The Labour Party has postponed two new taxes but has left five more in place that would slow down the New Zealand economy and restrict growth, National Party Finance spokesperson Steven Joyce says.
“They’ve postponed the introduction of two taxes but have reaffirmed their intention to impose a water tax, regional fuel tax, tourism tax, income tax increases, and bringing farming into the ETS,” Mr Joyce says.
“In particular, Labour keeps denying they are putting up income taxes but they have today confirmed again that would legislate to remove the tax threshold changes that occur on April 1. That means someone on the average wage would be $1060 a year worse off if Labour becomes the Government.
“They’ve begun the long march back but they’ve got a long way to go.
“This is about the fifth version of their tax policy in the last month.

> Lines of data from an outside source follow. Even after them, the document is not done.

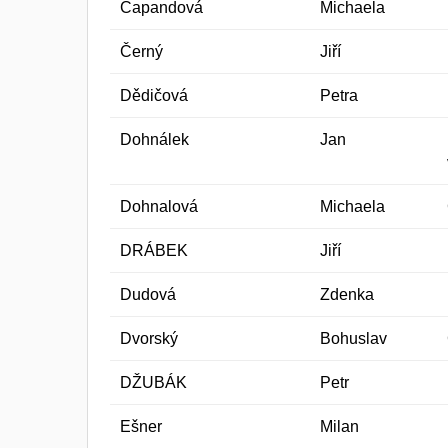
Capandová
Michaela
Černý
Jiří
Dědičová
Petra
Dohnálek
Jan
Dohnalová
Michaela
DRÁBEK
Jiří
Dudová
Zdenka
Dvorský
Bohuslav
DŽUBÁK
Petr
Ešner
Milan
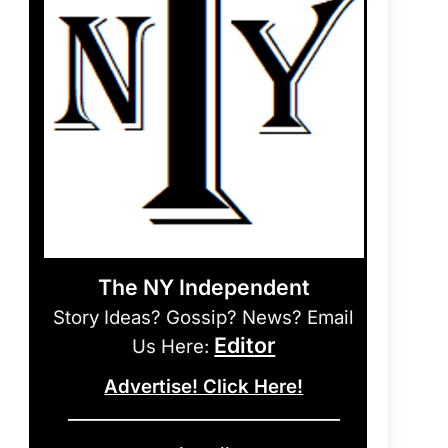
The NY Independent
Story Ideas? Gossip? News? Email
Editor
Us Here:
Advertise! Click Here!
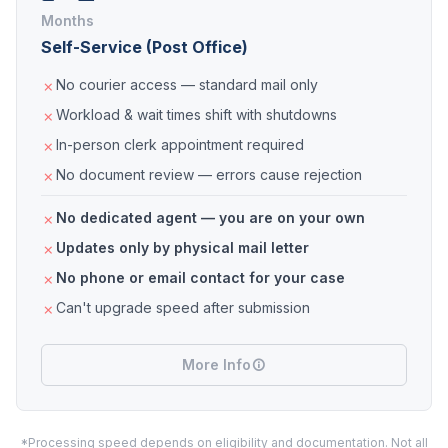
Months
Self-Service (Post Office)
No courier access — standard mail only
Workload & wait times shift with shutdowns
In-person clerk appointment required
No document review — errors cause rejection
No dedicated agent — you are on your own
Updates only by physical mail letter
No phone or email contact for your case
Can't upgrade speed after submission
More Info
*Processing speed depends on eligibility and documentation. Not all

They are just too vague on a whole range of policies and it shows.
“It’s interesting that it was a “captain’s call” to allow for a capital gains tax but the captain was nowhere near the back down.
“We know that Labour desperately want to put a capital gains tax and an inheritance tax on farms, small businesses and the family bach. They have had it in their policy for two elections and they have only dropped it this time because they were rumbled by the public.
“The public simply can’t trust Labour on tax.
“The big puzzle that remains is why Labour wants to restructure the New Zealand economy.
“Even Labour agrees that by nearly all measures New Zealand’s economy is performing well. They need to explain why they are proposing such a major change in economic direction in tax policy, trade policy, industrial relations, spending and debt.
“Voters have a clear choice in this election. They can keep New Zealand moving forward with a strong National government or change direction and go backwards under Labour.”